Saturday, September 1, 2012

The Nature of Guilt

Unhealthy guilt lets us wallow in our emotions, self-hatred, get depressed. We indulge these feelings as a substitute for making concrete resolutions and taking steps to change our behavior. Guilt, then, can be useful, but it should lead to action and then be let go of.

— from When a Teen Chooses You


 As I have mentioned before, it would bother me when I would hear alcoholics talk about avoiding guilt, shame and remorse at all costs, as it would only lead to more drinking. It seems like a qualification is needed between healthy guilt and unhealthy guilt. Like physical pain that tells us that there is something wrong in our bodies, guilt can let us know when we have done something morally wrong or something to hurt ourselves or others. It is a signal to stop, look, and listen. Why do we feel guilty? What actions do we need to take to remedy the situation? Then we can make amends to God, to ourselves, and to others.
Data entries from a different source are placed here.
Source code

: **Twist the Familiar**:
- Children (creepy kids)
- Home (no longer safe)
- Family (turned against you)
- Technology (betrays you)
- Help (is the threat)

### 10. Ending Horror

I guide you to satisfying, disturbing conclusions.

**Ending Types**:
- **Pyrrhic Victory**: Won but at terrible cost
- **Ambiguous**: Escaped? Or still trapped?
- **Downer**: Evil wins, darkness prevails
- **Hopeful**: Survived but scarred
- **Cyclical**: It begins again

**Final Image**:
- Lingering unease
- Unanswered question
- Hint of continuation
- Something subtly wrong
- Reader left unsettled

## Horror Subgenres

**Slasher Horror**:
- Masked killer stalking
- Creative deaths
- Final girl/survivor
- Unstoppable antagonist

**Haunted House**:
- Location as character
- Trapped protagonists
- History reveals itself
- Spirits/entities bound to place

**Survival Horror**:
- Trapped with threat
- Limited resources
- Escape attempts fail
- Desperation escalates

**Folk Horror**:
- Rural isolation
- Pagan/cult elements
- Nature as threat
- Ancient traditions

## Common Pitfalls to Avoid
Unhealthy guilt includes taking responsibility for a problem you did not cause. We Al-Anons, and some alcoholics as well, can have the tendency to be hyper-vigilant caretakers and end up wallowing in worry and obsession. We may have a generalized sense of guilt just for being, as if we are not worthy of unconditional love just as we are. It may seem that no matter how hard we try, something always goes wrong. In this case, the action we need to take may be detachment from certain people or situations, as well as increased use of the tools of prayer, meditation, contemplation, and scripture reading. We need to attend Mass and partake of the Eucharist. We must take care of ourselves and our own business.

Whatever the cause of guilt, it should be faced honestly and squarely, assessed, and dealt with appropriately. When we have done what we can to make any necessary reparation, then we must let it go. The alcoholic, then, should not avoid the guilt he or she feels, for example, as the result of the behaviors displayed during a relapse. It can't just be swept under the rug. Alcoholic drinking always causes a problem for the alcoholic and those around him, and amends therefore must be made to himself and those he harms. The friend or family member of the alcoholic, likewise, may need to make amends for the reaction he has to the relapse, such as screaming, verbal abuse, or other inappropriate behaviors.

Feeling guilt, shame and remorse may be a healthy reaction, telling us that we have lost our connection with God and need to get our lives back on track. It is the wallowing in guilt that signals narcissistic self-pity. Instead, we must be open to receive God's grace and forgiveness. But to receive, we must first ask. Guilt can humble us back into alignment with the will of God.